Hard Target was tentatively scheduled to open in July 1993. Hard Target was released August 20, 1993 in the United States making it the first film by an Asian director to be released by a Hollywood studio. Hard Target did well in the box office, being the second highest grossing film release of the week at the American box office on its initial release. Hard Target also became the 49th highest grossing film in the United States in 1993. Hard Target made a domestic profit of over $32,000,000 and a worldwide profit of over $74,000,000.

Critical reception

Hard Target received mixed reviews on its initial release praising the film's action scenes but noting the poor story and Jean-Claude Van Damme's acting abilities.

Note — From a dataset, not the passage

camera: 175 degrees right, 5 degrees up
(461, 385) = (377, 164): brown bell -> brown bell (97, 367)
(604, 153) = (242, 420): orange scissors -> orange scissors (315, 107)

On the film review television show Siskel & Ebert, Roger Ebert stated that Hard Target is "not very smart and it's not very original, but it is well made on a technical level. The stunts are an action picture, it's well made, but it never becomes more than competent action and I just can't recommend it for that". Gene Siskel also gave the film a thumbs down on the show stating that "John Woo is a good filmmaker... Van Damme is very wooden...You notice the style in the film because there is not much substance". Janet Maslin of the New York Times wrote that "Van Damme has still not broken the habit of his own blank-faced posturing, although Mr. Woo films him in the most aggrandizing style imaginable". In Variety, Emanuel Levy wrote that Hard Target was "a briskly vigorous, occasionally brilliant actioner starring Jean-Claude Van Damme. However, hampered by a B-script with flat, standard characters, and subjected to repeated editing of the violent sequences to win an R rating, pic doesn't bear the unique vision on display in Woo's recent "The Killer" and "Hard-Boiled." Van Damme and the director's reputation should ensure initial commercial kick on the way to solid if not spectacular box office". Desson Thompson of The Washington Post wrote that "When Van Damme isn't duking it out with the English language, scriptwriter Chuck Pfarrer is filling Henriksen's mouth with villainous pseudo-profundities. Even in a second-rate action picture like this, and despite Henriksen's commendable efforts, they're painful to listen to...Woo's creative presence is practically stifled. There are some flashes of his deliriously wild style—a slow-motion moment here, a well-chosen freeze-frame there. He also introduces American audiences to his taste for unique motorcycle stunts and very, very loud car explosions. But these Wooisms are disappointingly minimal". Lance Henriksen received a Saturn Award for Best Supporting Actor for his portrayal of Emil Fouchon in the film. In 1997, Woo looked back on Hard Target stating that it was " some ways, quite a troublesome movie to make, but I'm rather happy with the way the action scenes turned out".

Home media

Hard Target was released on Laserdisc and VHS in 1994. In the United States, the film was the 14th highest selling laserdisc and the 46th most rented VHS film of 1994. Hard Target was releaed on DVD for Region 1 on July 1, 1998. A Region 2 DVD of the film was released on March 20, 2000. The American DVD has also been released with DVD bundle packs, that include other films starring Jean-Claude Van Damme. These DVDs included Hard Target, as well as Timecop, Street Fighter, Lionheart, Sudden Death and The Quest.

An uncut copy of the film has not been released officially, but has been found as a bootleg. This copy has a poor-quality videocassette dub and has a burned-in time code in the corner indicating that the film was not meant for public viewing.